[[ Extracted text, beginning ]]

As one of the adult entertainment industry’s top male performers stands accused of rape and sexual assault, the industry must now re-evaluate how performers give and receive consent.On Nov. 28, Stoya publicly accused her porn star ex-boyfriend, James Deen, of rape. “James Deen held me down and fucked me while I said no, stop, used my safeword. I just can’t nod and smile when people bring him up anymore.” Since then, eight other women have come forward with their own allegations of abuse against Deen—with many claiming that the incidents in question took place on an adult film set.
In an industry that’s historically lacked performer unity, many have come to rely on the Adult Performer’s Advocacy Committee (APAC) to represent their interests. It’s the closest thing adult performers have come to a union.
Created by performers in the industry, APAC’s mission is “to provide representation for performers in the adult film industry and to protect performers’ rights to a safer and more professional work environment.” Deen was one of APAC’s co-founders, and up until his resignation last Monday, served as the organization’s chairman.
With few entities looking out for adult performers, APAC was supposed to be that safe harbor—a place to turn to for guidance, to address safety concerns, and to help with any other issues performers had. It’s a confusing time in the adult industry; there’s no precedent for this. Given the numerous allegations against Deen, it’s clearly a conflict of interest to head an organization promoting the well-being of performers.
Following his resignation, APAC issued a statement to reiterate whose side they’re on: “The APAC Board wants to state unequivocally that we stand with performers and other sex workers who are victims of any sort of sexual assault. APAC is committed to being a safe space for performers, and to creating a safer and healthier industry.”

[[ Extracted text, end ]]
[[ Supplied information, beginning ]]

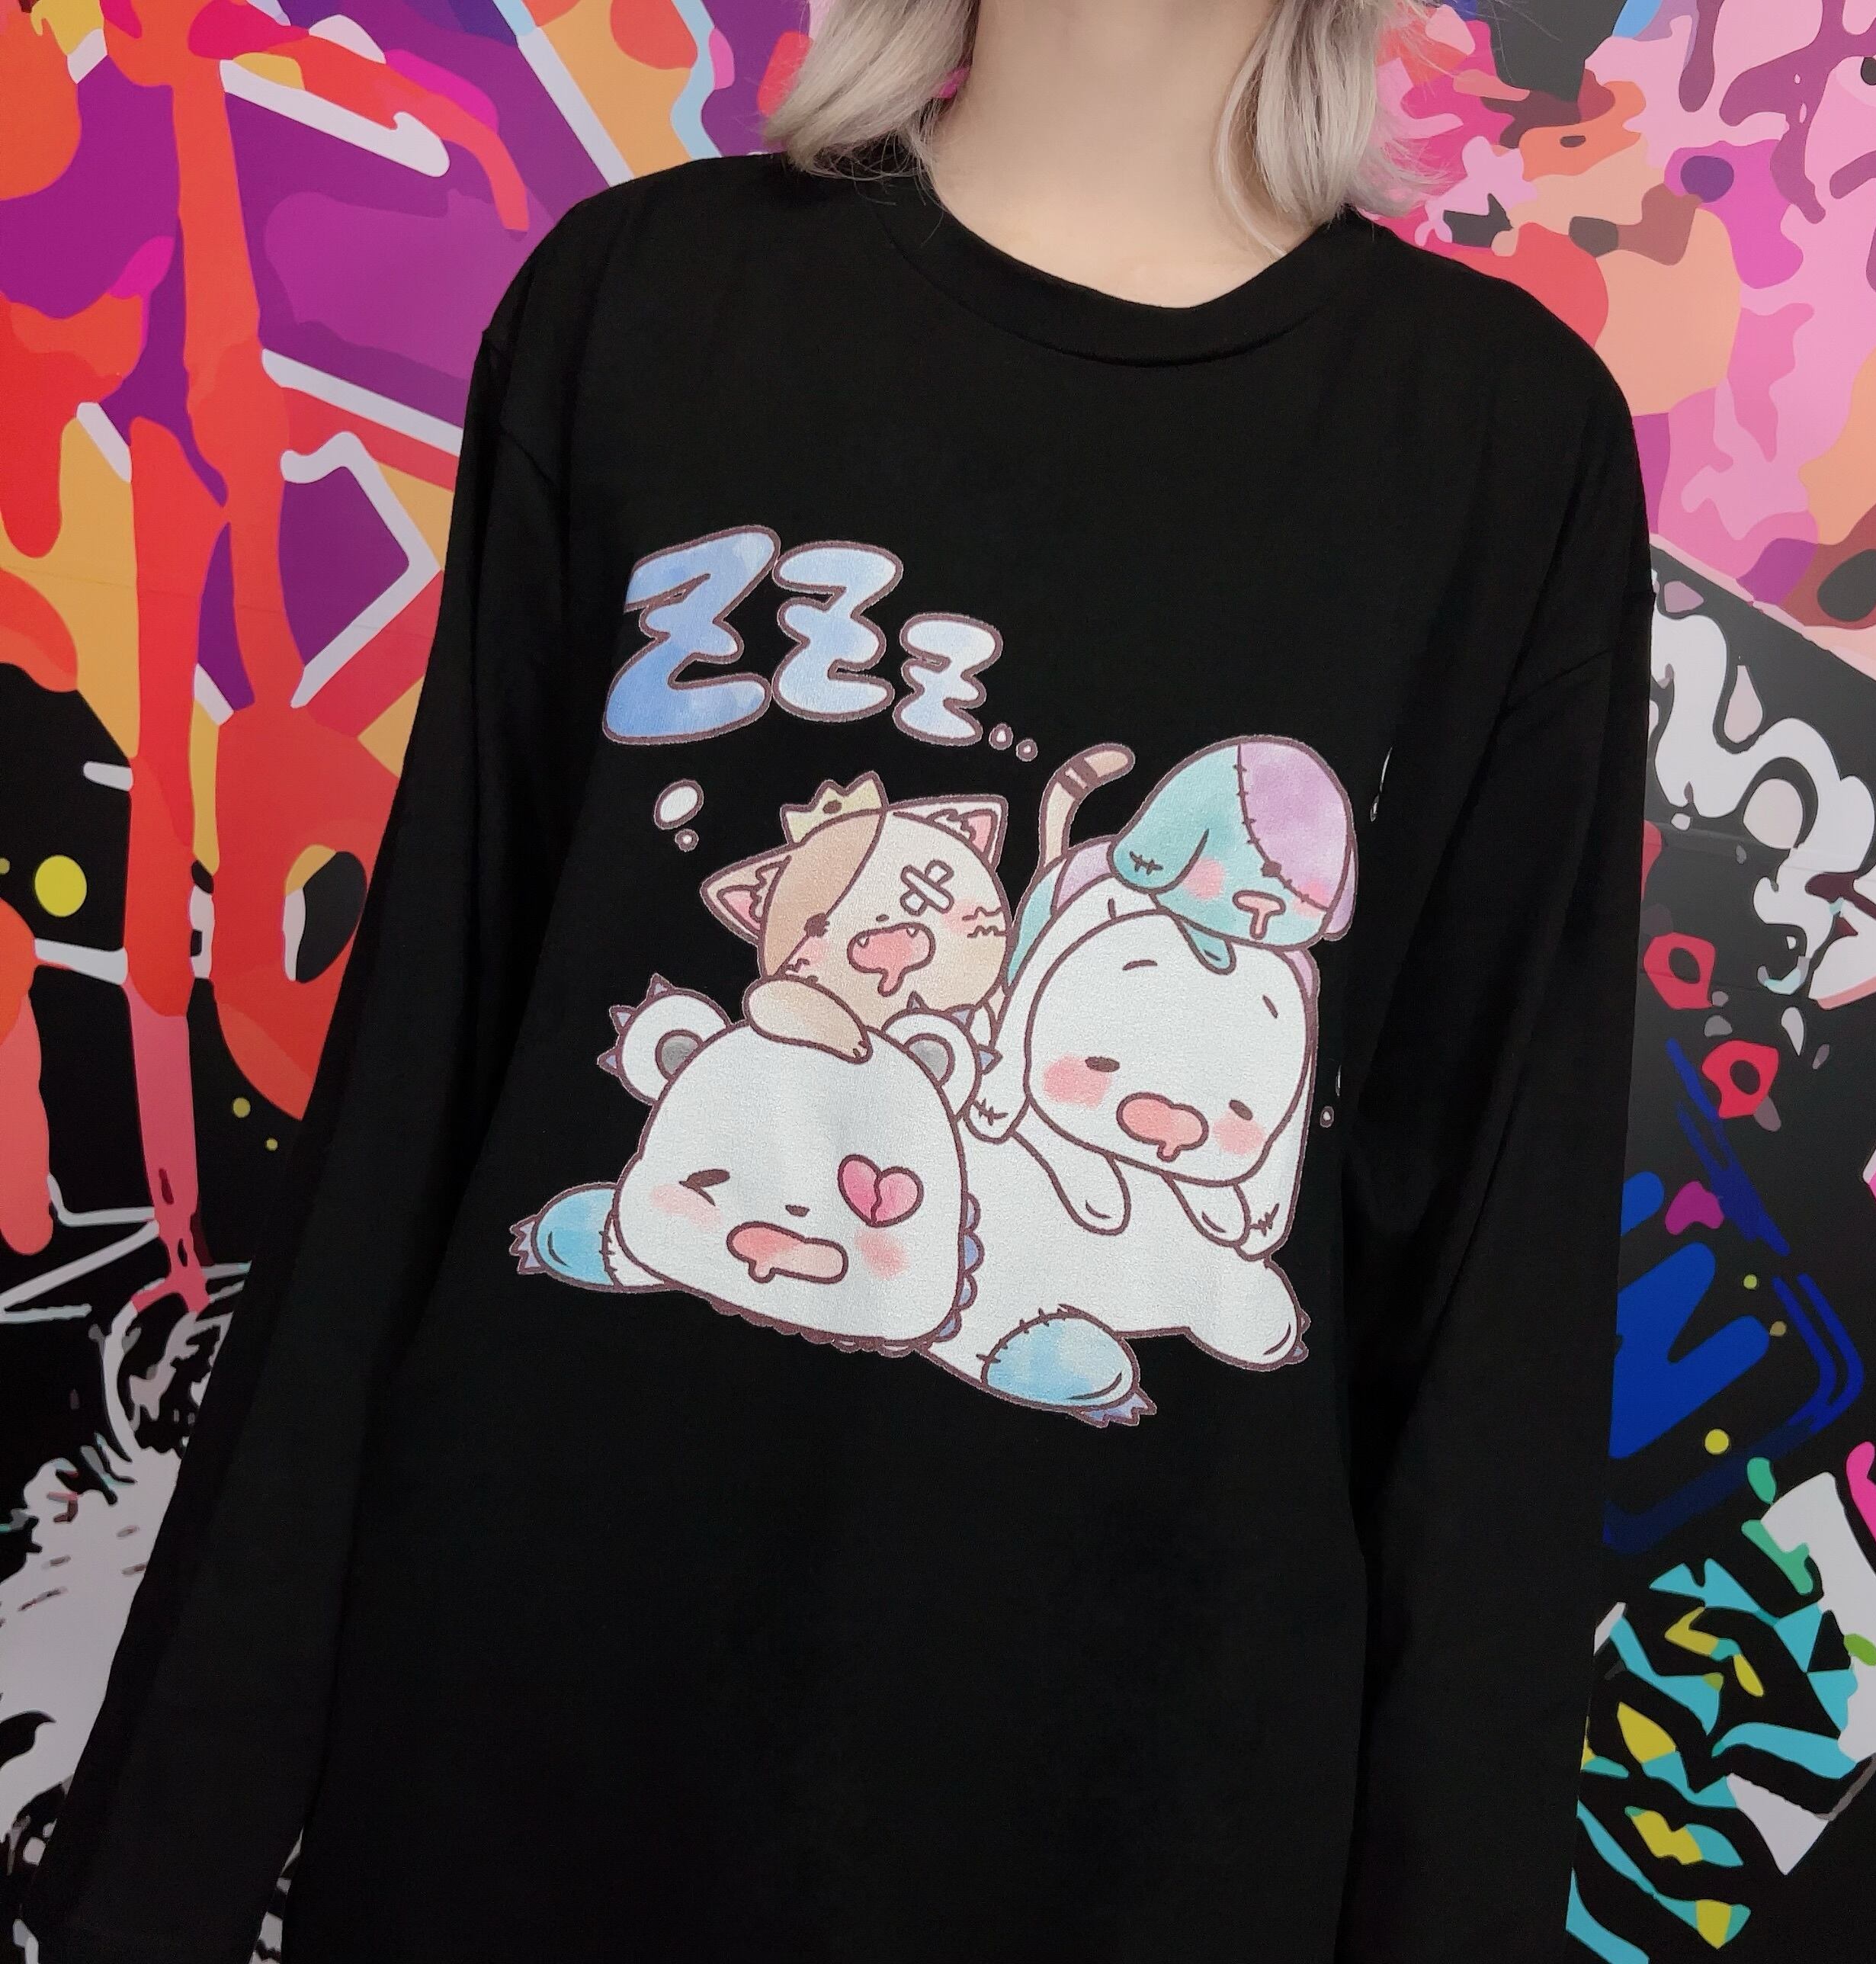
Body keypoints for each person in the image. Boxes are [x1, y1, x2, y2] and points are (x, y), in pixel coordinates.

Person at [22, 2, 1654, 1959]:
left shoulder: (1496, 445)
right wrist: (162, 1872)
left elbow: (1494, 1283)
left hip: (1133, 1821)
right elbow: (412, 1097)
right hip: (523, 1762)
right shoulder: (649, 305)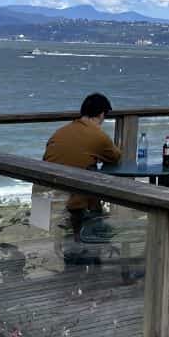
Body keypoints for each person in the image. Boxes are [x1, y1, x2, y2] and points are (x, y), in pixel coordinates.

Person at [42, 92, 123, 240]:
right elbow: (115, 157)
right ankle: (90, 241)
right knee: (92, 184)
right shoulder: (98, 135)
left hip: (45, 196)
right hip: (73, 201)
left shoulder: (61, 131)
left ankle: (82, 238)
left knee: (88, 174)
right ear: (101, 114)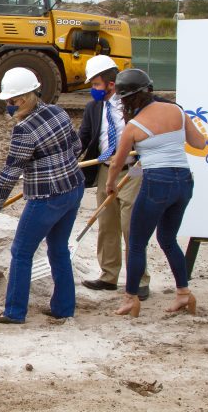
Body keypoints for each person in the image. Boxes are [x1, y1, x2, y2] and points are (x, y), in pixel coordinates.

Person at [0, 67, 84, 324]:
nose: (8, 106)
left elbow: (9, 173)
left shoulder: (24, 130)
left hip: (47, 197)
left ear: (24, 99)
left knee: (21, 251)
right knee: (58, 249)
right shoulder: (58, 111)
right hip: (74, 188)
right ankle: (64, 308)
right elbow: (77, 147)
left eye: (11, 102)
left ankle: (14, 312)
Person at [106, 69, 206, 318]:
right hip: (183, 181)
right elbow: (198, 143)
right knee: (168, 239)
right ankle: (183, 293)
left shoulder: (133, 125)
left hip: (156, 183)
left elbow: (117, 163)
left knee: (137, 243)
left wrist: (111, 184)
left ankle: (131, 299)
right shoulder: (177, 111)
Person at [78, 55, 150, 301]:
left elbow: (166, 110)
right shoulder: (94, 107)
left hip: (134, 168)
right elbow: (85, 136)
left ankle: (139, 280)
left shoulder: (135, 102)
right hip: (105, 168)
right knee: (107, 223)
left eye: (96, 85)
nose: (93, 90)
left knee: (131, 224)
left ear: (111, 83)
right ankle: (109, 276)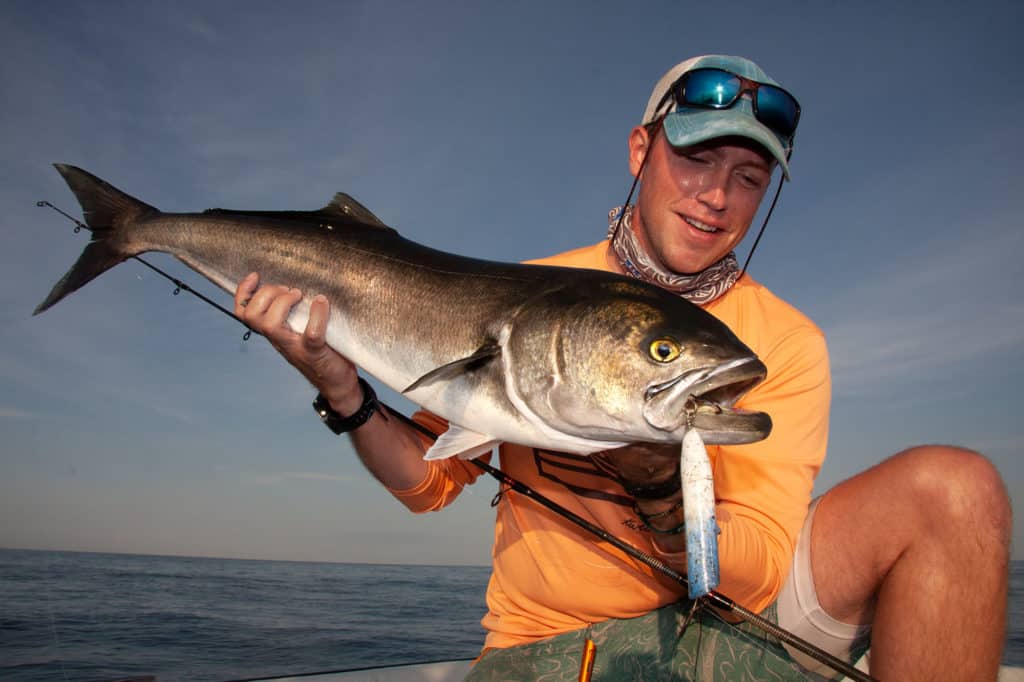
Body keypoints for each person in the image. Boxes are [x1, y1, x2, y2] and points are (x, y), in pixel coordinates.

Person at [234, 55, 1010, 680]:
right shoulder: (531, 289)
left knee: (956, 489)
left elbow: (760, 573)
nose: (717, 198)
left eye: (749, 177)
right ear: (642, 151)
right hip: (549, 634)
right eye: (698, 158)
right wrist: (340, 388)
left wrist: (657, 478)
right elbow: (428, 485)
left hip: (738, 615)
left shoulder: (783, 342)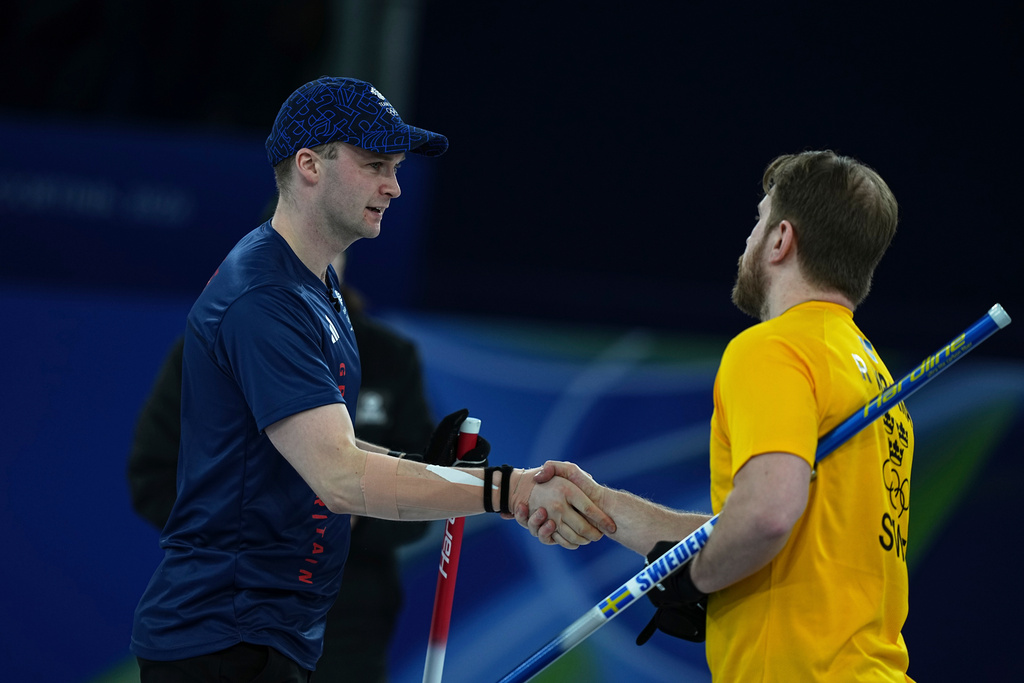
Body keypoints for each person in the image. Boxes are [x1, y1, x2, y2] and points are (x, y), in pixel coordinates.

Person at [129, 75, 616, 682]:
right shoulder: (264, 299)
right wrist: (506, 490)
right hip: (225, 642)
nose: (394, 186)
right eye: (374, 165)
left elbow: (333, 447)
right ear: (309, 165)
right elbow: (340, 478)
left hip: (271, 635)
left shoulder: (315, 288)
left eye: (396, 168)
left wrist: (452, 476)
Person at [522, 150, 914, 681]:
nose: (749, 238)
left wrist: (697, 580)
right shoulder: (873, 378)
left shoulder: (775, 348)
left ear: (781, 239)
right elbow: (762, 530)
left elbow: (767, 516)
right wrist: (606, 506)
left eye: (759, 219)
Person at [127, 251, 435, 683]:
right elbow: (153, 475)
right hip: (223, 612)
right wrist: (256, 520)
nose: (316, 260)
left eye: (333, 249)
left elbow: (418, 494)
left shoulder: (389, 356)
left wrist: (357, 509)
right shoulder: (210, 343)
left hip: (347, 617)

[[ Supplied information, end ]]

▶ Apply what you read
1: How would you render this sentence from the article on the adult performers' advocacy committee in Spanish: "It's the closest thing adult performers have come to a union."
2: Could you retype the article on the adult performers' advocacy committee, beginning at the words "In an industry" and stopping after "the organization’s chairman."?

▶ Task responses
1: Es lo más cercano a un sindicato que han logrado tener los actores de cine para adultos.

2:
In an industry that’s historically lacked performer unity, many have come to rely on the Adult Performer’s Advocacy Committee (APAC) to represent their interests. It’s the closest thing adult performers have come to a union.
Created by performers in the industry, APAC’s mission is “to provide representation for performers in the adult film industry and to protect performers’ rights to a safer and more professional work environment.” Deen was one of APAC’s co-founders, and up until his resignation last Monday, served as the organization’s chairman.